Mariah ran ahead, leaping in increments of joy until she abruptly remembered that around the barn, corral and horses, she was supposed to walk. Waiting for her mother, she circled in place on one leg, other leg stuck out in the air, undoubtedly imagining she was dancing on a stage. Aside from being an energizer bunny, she was the ham of the family as well.
Shaking his head in amusement, Shane steered his wheelchair up the ramp and into the house, heading for the special addition which had been built for him when the wheelchair became a permanent fixture in his life.
His office was the first room, the second his bedroom, with a big bathroom and tiny kitchenette in between in case he got hungry in the middle of the night. He shut the door behind him and thought about locking it, but truth be told, a visit from little Mariah or his grandsons was always welcomed by him.
He pulled out his phone and laid it on his desk, an ancient metal desk that looked like it was manufactured in the previous century. Consulting his to-do list, he decided he needed some herbal tea to soothe his tired throat. Falsettos were hard on vocal cords that had lasted eighty some years.

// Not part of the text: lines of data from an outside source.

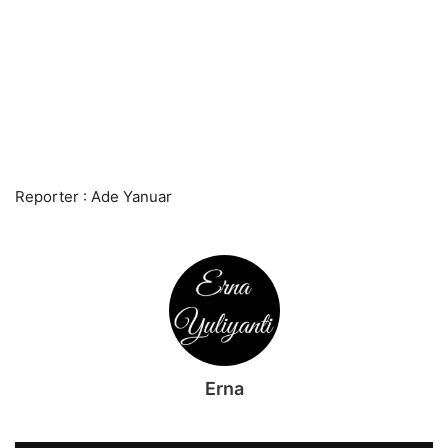
Reporter : Ade Yanuar
Erna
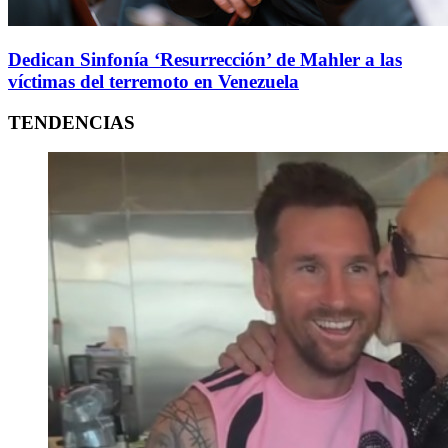
Dedican Sinfonía ‘Resurrección’ de Mahler a las
víctimas del terremoto en Venezuela
TENDENCIAS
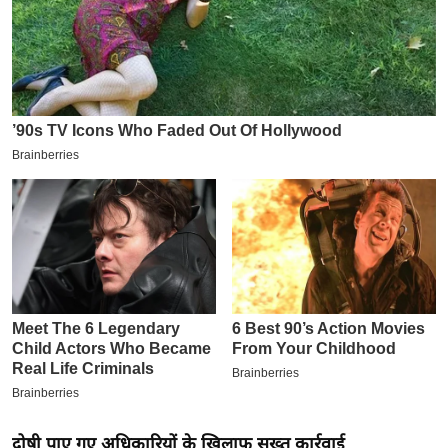
इ
म
ई
-
पे
प
र
मि
सा
ल
बे
मि
सा
ल
श
दोषी पाए गए अधिकारियों के खिलाफ सख्त कार्रवाई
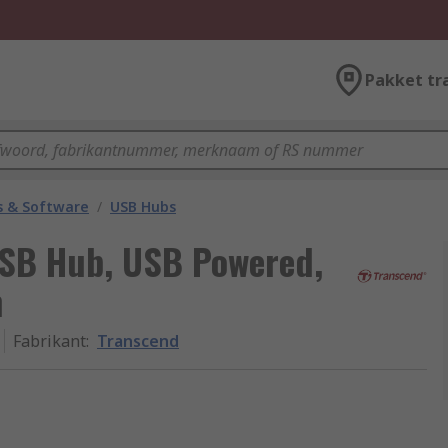
Pakket tr
 & Software
/
USB Hubs
USB Hub, USB Powered,
m
Fabrikant
:
Transcend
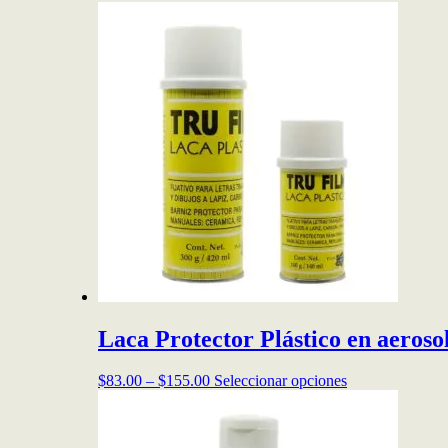
Laca Protector Plástico en aeroso
Price
Este
$
83.00
–
$
155.00
Seleccionar opciones
range:
producto
$83.00
tiene
through
múltiples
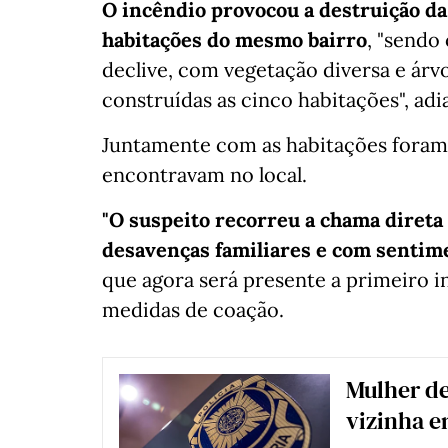
O incêndio provocou a destruição da
habitações do mesmo bairro
, "sendo
declive, com vegetação diversa e árv
construídas as cinco habitações", adia
Juntamente com as habitações foram
encontravam no local.
"O suspeito recorreu a chama direta
desavenças familiares e com sentim
que agora será presente a primeiro in
medidas de coação.
Mulher de
vizinha e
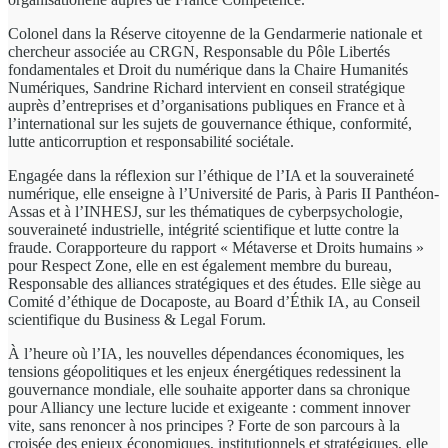
Colonel dans la Réserve citoyenne de la Gendarmerie nationale et
chercheur associée au CRGN, Responsable du Pôle Libertés
fondamentales et Droit du numérique dans la Chaire Humanités
Numériques, Sandrine Richard intervient en conseil stratégique
auprès d’entreprises et d’organisations publiques en France et à
l’international sur les sujets de gouvernance éthique, conformité,
lutte anticorruption et responsabilité sociétale.
Engagée dans la réflexion sur l’éthique de l’IA et la souveraineté
numérique, elle enseigne à l’Université de Paris, à Paris II Panthéon-
Assas et à l’INHESJ, sur les thématiques de cyberpsychologie,
souveraineté industrielle, intégrité scientifique et lutte contre la
fraude. Corapporteure du rapport « Métaverse et Droits humains »
pour Respect Zone, elle en est également membre du bureau,
Responsable des alliances stratégiques et des études. Elle siège au
Comité d’éthique de Docaposte, au Board d’Éthik IA, au Conseil
scientifique du Business & Legal Forum.
À l’heure où l’IA, les nouvelles dépendances économiques, les
tensions géopolitiques et les enjeux énergétiques redessinent la
gouvernance mondiale, elle souhaite apporter dans sa chronique
pour Alliancy une lecture lucide et exigeante : comment innover
vite, sans renoncer à nos principes ? Forte de son parcours à la
croisée des enjeux économiques, institutionnels et stratégiques, elle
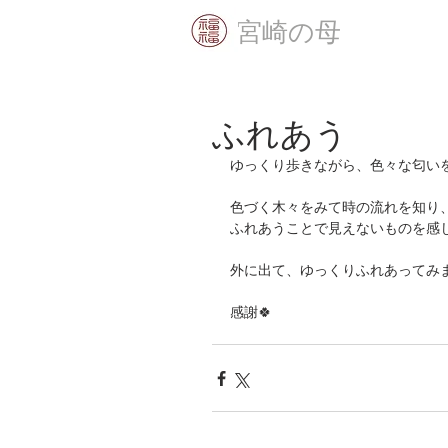
​宮崎の母
ふれあう
ゆっくり歩きながら、色々な匂い
色づく木々をみて時の流れを知り
ふれあうことで見えないものを感
外に出て、ゆっくりふれあってみ
感謝🍀 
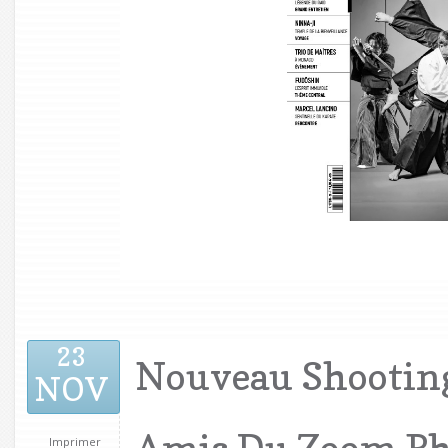
23
Nouveau Shootin
NOV
Amis Du Zoom Ph
Imprimer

The refrigerator was covered in magnets. One in particular caught his eye, one of those advertising local businesses, given out like candy.
McBride Investigations.
His thumb rubbed the vinyl, making the lettering disappear and reappear, like his memories of Mariah Cassandra McBride Youngblood. Outside with his horses, he freed himself from her, knowing she would want it that way. But inside his home, in his own rooms, she stayed alive, present in her possessions he'd kept and the family
photographs that hung on every wall.
He smelled her sometimes, on his pillow at night or more often every Sunday when he visited her grave. The lilies he brought to her smelled like her, along with the breeze that was constant on the graveyard's windswept hills.
Sometimes he saw the color of her hair in the turning of the aspens in autumn, the color of her eyes in the reflection on ponds and lakes and rivers. He saw God there, as she once did, and he felt comforted in his loneliness.
He coughed to clear his throat, then smiled, remembering her, choking as tears fell from his eyes. He elbowed the armrest and rested his head, letting it fall forward, feeling tired suddenly, as he wept.
Shane squeezed his eyes shut, seeing her lying on a quilt spread under a tree, alive and well, looking at him with such love, he could scarcely breathe. Sunlight streamed down, growing brighter and brighter in his mind's eye. A feeling of such peace came over him. He straightened and opened his eyes.
Haloed in bright dawn light, she glided toward him, surrounded by shimmers of silvers and golds, beckoning him to join her. His heart leaped and so did his legs, running freely as though he were young again, as young and magnificent as she was.
She gripped his hands in both of hers. She looked at him, her smile teasing and warm, the gleam of it like a slash of brilliant white against her perfect skin. He heard her voice saying his name, saying vows, marriage vows, never to be forgotten. He heard his voice saying the same words with utter conviction that theirs would be a love that lasted forever.
"Dearly beloved, we are gathered here together to witness this man and this woman come together in Holy Matrimony. From this day forward, we promise to have and to hold, for better or worse, for richer or poorer, in sickness and in health, to love and to cherish, forever and ever."